El aire me cincelaba la cara y  cuando me detuve para mear tenía el culo dolorido, pero sabía que mi relación con Janis era para siempre, como los matrimonios en mi familia. Con ella descubrí un mundo ignoto hasta entonces: el del heavy metal. Me dejé el pelo largo y patillas, empecé a fumar y a escupir a lomos de mi jaca motorizada. Me desgañitaba cantando a los Iron Maiden y mi vestimenta cambió para escándalo de mis padres.

Ella fue abnegada compinche en mis citas con la primera medio novia que me eché y cómplice en algo más que travesuras que podían haber hecho que diera con mis huesos en el calabozo. Aquella noche llovía y también había lloviznado en mi gaznate medio litro de ron celebrando la enésima derrota del Burgos en la liga. Lo primero que pregunté en la Casa de Socorro fue por Janis. Estaba medio destrozada en un taller cercano y mi cadera poco más o menos.
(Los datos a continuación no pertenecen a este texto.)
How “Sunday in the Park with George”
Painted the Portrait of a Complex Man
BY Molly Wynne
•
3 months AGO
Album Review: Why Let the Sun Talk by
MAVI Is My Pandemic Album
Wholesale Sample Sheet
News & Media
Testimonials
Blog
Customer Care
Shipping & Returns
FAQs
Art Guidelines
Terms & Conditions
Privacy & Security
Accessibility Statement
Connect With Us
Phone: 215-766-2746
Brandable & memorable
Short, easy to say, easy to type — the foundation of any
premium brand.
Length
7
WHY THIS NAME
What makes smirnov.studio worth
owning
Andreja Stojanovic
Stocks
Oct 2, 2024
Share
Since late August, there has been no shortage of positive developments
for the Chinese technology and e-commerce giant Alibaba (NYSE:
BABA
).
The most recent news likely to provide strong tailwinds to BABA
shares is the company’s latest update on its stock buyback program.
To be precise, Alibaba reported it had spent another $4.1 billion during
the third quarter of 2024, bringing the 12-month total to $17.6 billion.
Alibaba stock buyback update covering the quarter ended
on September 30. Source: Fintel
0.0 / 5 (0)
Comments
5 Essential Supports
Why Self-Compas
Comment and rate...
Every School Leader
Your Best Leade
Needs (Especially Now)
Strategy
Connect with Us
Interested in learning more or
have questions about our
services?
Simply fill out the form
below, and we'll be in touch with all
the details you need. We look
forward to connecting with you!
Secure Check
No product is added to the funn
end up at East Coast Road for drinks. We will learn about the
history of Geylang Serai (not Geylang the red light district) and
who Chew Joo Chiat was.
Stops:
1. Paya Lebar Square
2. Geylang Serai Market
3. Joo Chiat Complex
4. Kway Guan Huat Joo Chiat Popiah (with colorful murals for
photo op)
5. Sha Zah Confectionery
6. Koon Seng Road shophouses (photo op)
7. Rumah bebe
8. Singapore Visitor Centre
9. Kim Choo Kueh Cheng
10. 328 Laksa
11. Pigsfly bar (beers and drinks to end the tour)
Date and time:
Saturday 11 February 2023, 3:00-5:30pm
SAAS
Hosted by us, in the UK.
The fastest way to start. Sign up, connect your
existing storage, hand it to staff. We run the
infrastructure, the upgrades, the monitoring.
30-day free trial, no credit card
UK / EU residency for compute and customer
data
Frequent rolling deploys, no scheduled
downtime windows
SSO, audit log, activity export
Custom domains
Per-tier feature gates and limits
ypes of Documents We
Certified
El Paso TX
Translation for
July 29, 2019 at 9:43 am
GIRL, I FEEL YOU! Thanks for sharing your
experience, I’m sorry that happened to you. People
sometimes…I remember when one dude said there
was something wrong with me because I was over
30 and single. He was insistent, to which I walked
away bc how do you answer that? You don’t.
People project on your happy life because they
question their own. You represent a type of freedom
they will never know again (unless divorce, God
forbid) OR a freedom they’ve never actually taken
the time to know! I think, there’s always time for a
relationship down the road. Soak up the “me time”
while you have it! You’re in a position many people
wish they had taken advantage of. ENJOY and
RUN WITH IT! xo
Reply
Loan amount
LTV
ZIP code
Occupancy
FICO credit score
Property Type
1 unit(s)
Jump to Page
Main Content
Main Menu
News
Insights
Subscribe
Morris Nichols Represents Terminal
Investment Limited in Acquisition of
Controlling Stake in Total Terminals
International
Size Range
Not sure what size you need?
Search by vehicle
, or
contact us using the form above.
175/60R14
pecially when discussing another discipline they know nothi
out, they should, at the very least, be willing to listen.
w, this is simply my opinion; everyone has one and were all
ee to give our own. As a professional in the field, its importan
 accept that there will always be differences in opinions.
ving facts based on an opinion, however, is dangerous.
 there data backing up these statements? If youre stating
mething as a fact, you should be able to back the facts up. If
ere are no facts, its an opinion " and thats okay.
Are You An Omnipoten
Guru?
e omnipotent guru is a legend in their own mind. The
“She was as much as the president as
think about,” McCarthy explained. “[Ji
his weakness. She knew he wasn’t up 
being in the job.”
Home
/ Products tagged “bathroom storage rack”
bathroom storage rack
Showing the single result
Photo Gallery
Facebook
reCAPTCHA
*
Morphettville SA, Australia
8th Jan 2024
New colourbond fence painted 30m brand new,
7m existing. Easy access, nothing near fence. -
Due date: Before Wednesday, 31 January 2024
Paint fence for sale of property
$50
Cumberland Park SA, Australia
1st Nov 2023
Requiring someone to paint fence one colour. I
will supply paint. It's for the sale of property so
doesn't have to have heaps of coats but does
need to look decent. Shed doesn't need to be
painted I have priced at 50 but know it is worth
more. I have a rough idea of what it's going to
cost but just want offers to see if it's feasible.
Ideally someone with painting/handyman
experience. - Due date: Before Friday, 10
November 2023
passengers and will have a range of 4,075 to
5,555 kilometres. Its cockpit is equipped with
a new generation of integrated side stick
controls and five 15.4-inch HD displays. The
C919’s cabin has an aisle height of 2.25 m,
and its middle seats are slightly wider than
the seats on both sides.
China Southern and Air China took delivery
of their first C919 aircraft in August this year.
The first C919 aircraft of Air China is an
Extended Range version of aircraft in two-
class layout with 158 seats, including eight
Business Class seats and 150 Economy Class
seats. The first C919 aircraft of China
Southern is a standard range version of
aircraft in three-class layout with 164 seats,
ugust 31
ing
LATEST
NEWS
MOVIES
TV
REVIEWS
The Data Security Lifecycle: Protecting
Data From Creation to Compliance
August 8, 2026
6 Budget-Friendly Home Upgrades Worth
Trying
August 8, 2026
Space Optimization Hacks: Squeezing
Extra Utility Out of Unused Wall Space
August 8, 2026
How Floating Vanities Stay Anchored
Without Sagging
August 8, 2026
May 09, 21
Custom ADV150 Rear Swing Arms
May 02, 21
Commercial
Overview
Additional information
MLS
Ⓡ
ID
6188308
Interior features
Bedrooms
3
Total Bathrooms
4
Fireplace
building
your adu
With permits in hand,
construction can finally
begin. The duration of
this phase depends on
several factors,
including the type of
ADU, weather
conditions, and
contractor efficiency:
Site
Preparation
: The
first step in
El del taller fue el que vino a traerme el cuentakilómetros como recuerdo y a pedirme que le cediera la moto para poder utilizar las piezas como recambio de otras motos.

Ahora en esta sala de rehabilitación, cuando ejercito mis piernas en la bicicleta estática, a veces un escalofrío me recorre la espalda y siento como si cabalgara de nuevo con mi querida Janis.